Melania and Barron broke the tradition by living at Trump Tower in New York so that their son could finish the school year without any interruptions. Meanwhile, the president lived and worked at the White House.
“Looking forward to the memories we’ll make in our new home! #Movingday,” the first lady posted on Twitter after arriving at the White House
During the weekend, the president stayed at his private golf club in Bedminster, New Jersey, and mentioned on several occasions that his wife and son were on their way to moving to the White House as soon as the school year ended. Trump’s 71st birthday is on Wednesday, but received his gift a few days earlier.
Regarding Barron’s further education, the first lady said that he will attend a private school in Maryland in the fall. Her statement answered one of the most asked questions that has surrounded the Trump family during their unusual living situation.
Barron will enter the sixth grade at St. Andrew’s Episcopal School in Maryland. The presidential couple has four older children: Don Jr., Ivanka, Eric and Tiffany.
During her husband’s presidential campaign, Melania has mainly stayed out of sight and was an absent first lady. She stayed in New York and focused on Barron. However, she has slowly began raising her profile at the White House, by joining the president when foreign leaders and their spouses visited.
She recently accompanied the president on his nine-day trip through Saudi Arabia, Israel, Italy and Belgium and therefore marked her first extended turn as a first lady.

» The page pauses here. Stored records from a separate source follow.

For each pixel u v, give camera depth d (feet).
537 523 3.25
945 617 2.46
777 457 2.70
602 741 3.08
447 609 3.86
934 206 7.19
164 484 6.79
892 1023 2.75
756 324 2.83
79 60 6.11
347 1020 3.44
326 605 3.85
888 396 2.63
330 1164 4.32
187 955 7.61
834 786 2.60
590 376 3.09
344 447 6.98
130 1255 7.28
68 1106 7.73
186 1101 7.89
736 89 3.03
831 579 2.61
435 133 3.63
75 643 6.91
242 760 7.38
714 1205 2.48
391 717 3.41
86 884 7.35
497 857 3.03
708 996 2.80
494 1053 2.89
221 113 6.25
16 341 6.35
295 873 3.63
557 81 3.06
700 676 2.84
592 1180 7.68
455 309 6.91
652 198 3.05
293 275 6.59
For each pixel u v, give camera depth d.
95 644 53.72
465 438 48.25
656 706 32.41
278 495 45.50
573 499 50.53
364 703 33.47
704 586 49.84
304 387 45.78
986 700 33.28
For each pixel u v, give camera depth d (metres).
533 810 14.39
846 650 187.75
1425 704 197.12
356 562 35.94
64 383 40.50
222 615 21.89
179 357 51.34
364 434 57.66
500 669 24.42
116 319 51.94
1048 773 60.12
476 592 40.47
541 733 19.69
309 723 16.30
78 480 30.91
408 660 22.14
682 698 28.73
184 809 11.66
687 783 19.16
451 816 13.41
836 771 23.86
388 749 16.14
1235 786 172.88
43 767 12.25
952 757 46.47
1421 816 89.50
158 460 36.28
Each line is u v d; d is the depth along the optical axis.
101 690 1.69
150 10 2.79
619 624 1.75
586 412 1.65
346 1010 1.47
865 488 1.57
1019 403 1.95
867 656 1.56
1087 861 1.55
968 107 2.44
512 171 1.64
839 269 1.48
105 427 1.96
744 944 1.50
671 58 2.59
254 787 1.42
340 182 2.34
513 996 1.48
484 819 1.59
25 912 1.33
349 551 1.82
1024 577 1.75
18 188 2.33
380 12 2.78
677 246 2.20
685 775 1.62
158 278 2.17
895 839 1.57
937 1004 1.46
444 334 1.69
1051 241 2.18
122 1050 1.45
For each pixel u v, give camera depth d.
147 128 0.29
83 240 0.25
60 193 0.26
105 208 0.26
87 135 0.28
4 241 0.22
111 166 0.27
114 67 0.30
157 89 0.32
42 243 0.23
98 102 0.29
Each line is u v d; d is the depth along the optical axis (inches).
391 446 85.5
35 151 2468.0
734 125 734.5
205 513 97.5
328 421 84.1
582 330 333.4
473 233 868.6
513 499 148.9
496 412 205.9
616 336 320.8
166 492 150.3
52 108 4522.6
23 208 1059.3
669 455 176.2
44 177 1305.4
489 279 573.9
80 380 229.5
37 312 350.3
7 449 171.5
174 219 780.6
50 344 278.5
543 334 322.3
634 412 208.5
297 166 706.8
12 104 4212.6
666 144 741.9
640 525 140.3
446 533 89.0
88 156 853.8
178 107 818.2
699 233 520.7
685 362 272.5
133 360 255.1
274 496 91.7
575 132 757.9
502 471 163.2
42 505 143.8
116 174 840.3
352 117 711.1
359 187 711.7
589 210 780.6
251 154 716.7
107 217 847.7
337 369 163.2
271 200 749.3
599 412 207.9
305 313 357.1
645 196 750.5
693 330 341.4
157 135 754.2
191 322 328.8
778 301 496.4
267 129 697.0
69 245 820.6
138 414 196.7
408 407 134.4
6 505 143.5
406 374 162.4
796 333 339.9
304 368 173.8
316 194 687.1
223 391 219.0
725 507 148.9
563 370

Now that she is at the White House, pressure will build up for her to be seen more active. She mentioned during the campaign that she will work on the issue of cyberbullying. However, she made no further announcements on the matter. Furthermore, she has shown interest in topics such as military veterans and empowering women and girls.
“I do think once she’s in D.C. There will be more pressure for her to be working on something that’s her own, that’s helping some segment of the population because that’s what first ladies are supposed to do,” said Jean Harris, professor of political science and women’s studies at the University of Scranton in Pennsylvania.